Re the Rustat Memorial: a casenote

Background

In Re The Rustat Memorial, Jesus College, Cambridge [2022] ECC Ely 2, the College sought a faculty to remove the memorial to Tobias Rustat (1607/8-1694) from the College chapel and relocate it.

Critics of Rustat believed that he had derived much of his wealth from the slave trade as an investor in the Company of Royal Adventurers Trading into Africa and the Royal African Company, of which he was a director. He was buried in Jesus College, of which he was a benefactor, and a memorial to him was erected in the College chapel and moved to its present location in 1922. In 2020, the College’s Legacy of Slavery Working Party recommended that the memorial be moved from the chapel to an educational, permanent exhibition space within the College, but because the College had opted into the Church of England’s faculty jurisdiction it was obliged to seek a faculty to authorise the move.

The petition for a faculty was supported by both the Dean of Chapel and the Bishop of Ely, though Historic England’s opinion was that the monument “is both of significance in its own right and contributes to the significance of the Chapel as a whole.
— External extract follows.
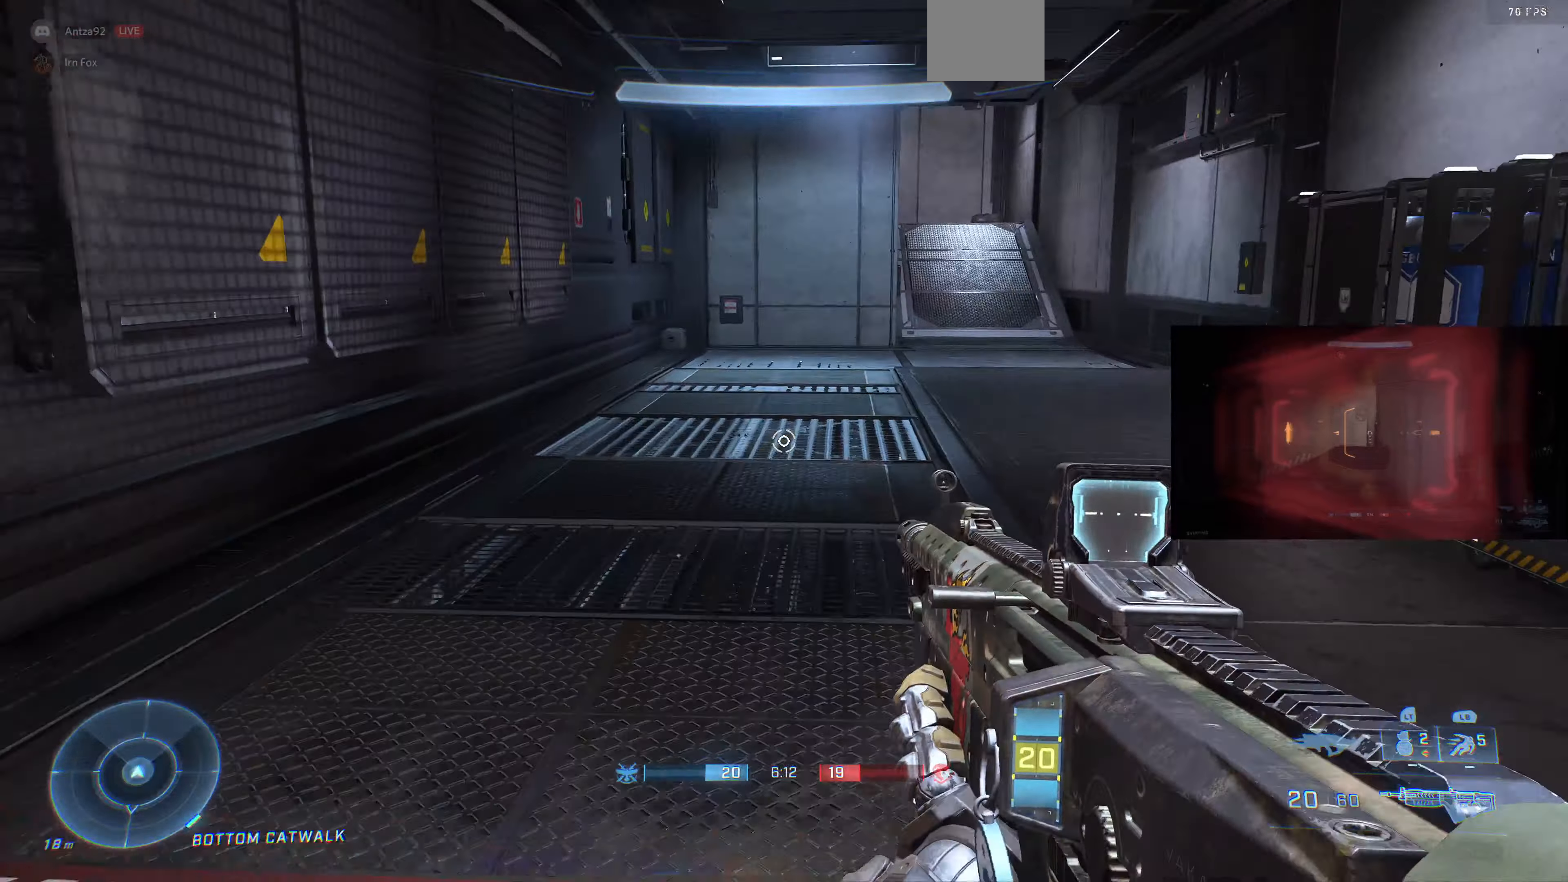
{"buttons": [], "left_stick": "up", "right_stick": "down-right", "events": [[33, "SQUARE", "down"], [100, "SQUARE", "up"], [400, "right_stick", "down-right"]]}
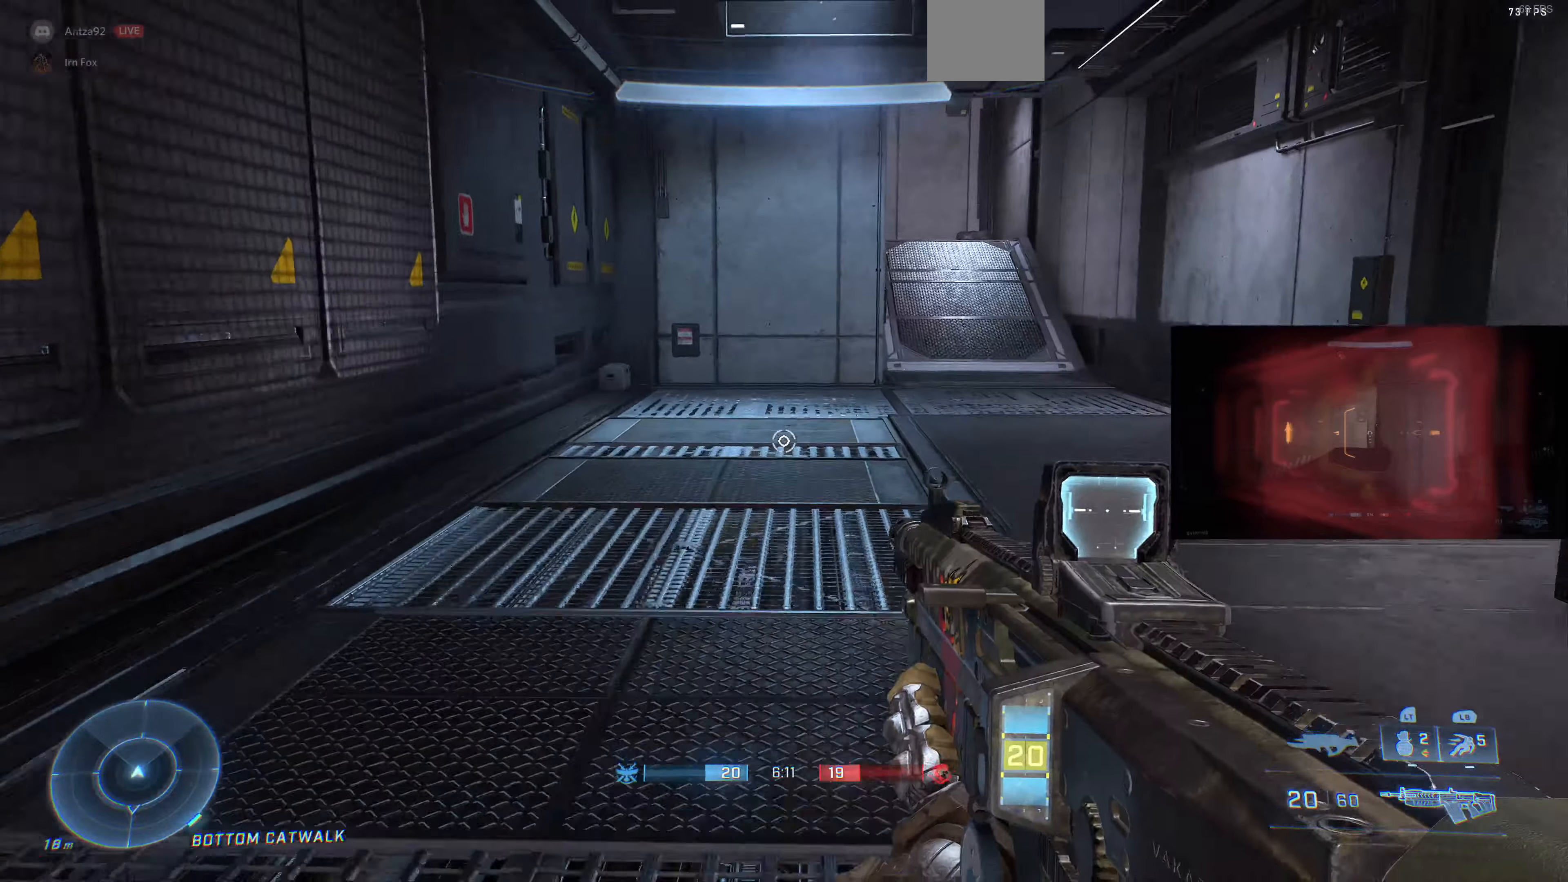
{"buttons": [], "left_stick": "up", "right_stick": "down-right", "events": [[33, "right_stick", "center"], [133, "SQUARE", "down"], [233, "SQUARE", "up"], [467, "right_stick", "down-right"]]}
The removal of the monument would harm both its significance and that of the Chapel” [16]. There were more than sixty parties opponent to the application, who argued that the move to relocate the memorial was “the product of a false narrative that Rustat amassed much of his wealth from the slave trade, and used moneys from that source to benefit the College” and that the amenity bodies’ support for the removal of the memorial was therefore misinformed. The parties opponent argued that Rustat’s whole life had to be examined and put into its true context, and that could be done most economically and effectively “by leaving the memorial in place, with an appropriate contextual plaque and information” [4].

The judgment

HHJ Hodge Dep Ch accepted the conclusion of an expert opinion by a group of historians that Rustat’s initial investments in the Royal Adventurers:

“had brought him no financial returns at all; that Rustat only realised his investments in the Royal African Company in May 1691, some 20 years after he had made his gifts to the College, and some five years after the completion of the Rustat memorial and its inscription; and that any moneys Rustat did realise as a result of his involvement in the slave trade comprised only a small part of his great wealth, and they made no contribution to his gifts to the College” [Summary of Conclusions, 7].

In Re St Alkmund, Duffield [2013] Fam 158, an appeal against the refusal of a faculty for the relocation of a chancel screen, the Court of the Arches laid down the following guidelines for authorising significant alterations at [87]:

  1. Would the proposals, if implemented, result in harm to the significance of the church as a building of special architectural or historic interest?
  2. If the answer to question (1) is “no”, the ordinary presumption in faculty proceedings “in favour of things as they stand” is applicable, and can be rebutted more or less readily, depending on the particular nature of the proposals.
  3. If the answer to question (1) is “yes”, how serious would the harm be?
  4. How clear and convincing is the justification for carrying out the proposals?
  5. Bearing in mind that there is a strong presumption against proposals which will adversely affect the special character of a listed building, will any resulting public benefit outweigh the harm?

In the Chancellor’s opinion, the College had not demonstrated a “clear and convincing” justification for removing the memorial, and he was not satisfied that its removal was necessary “to enable the Chapel to play its proper role in providing a credible Christian ministry and witness to the College community, or for it to act as a focus for secular activities and events in the wider life of the College” [3]. Nor was he satisfied that its relocation to an exhibition space where it could be contextualised was “the only, or, indeed, the most appropriate, means of addressing the difficulties which the presence of the Rustat memorial in the College Chapel is said to present” [3].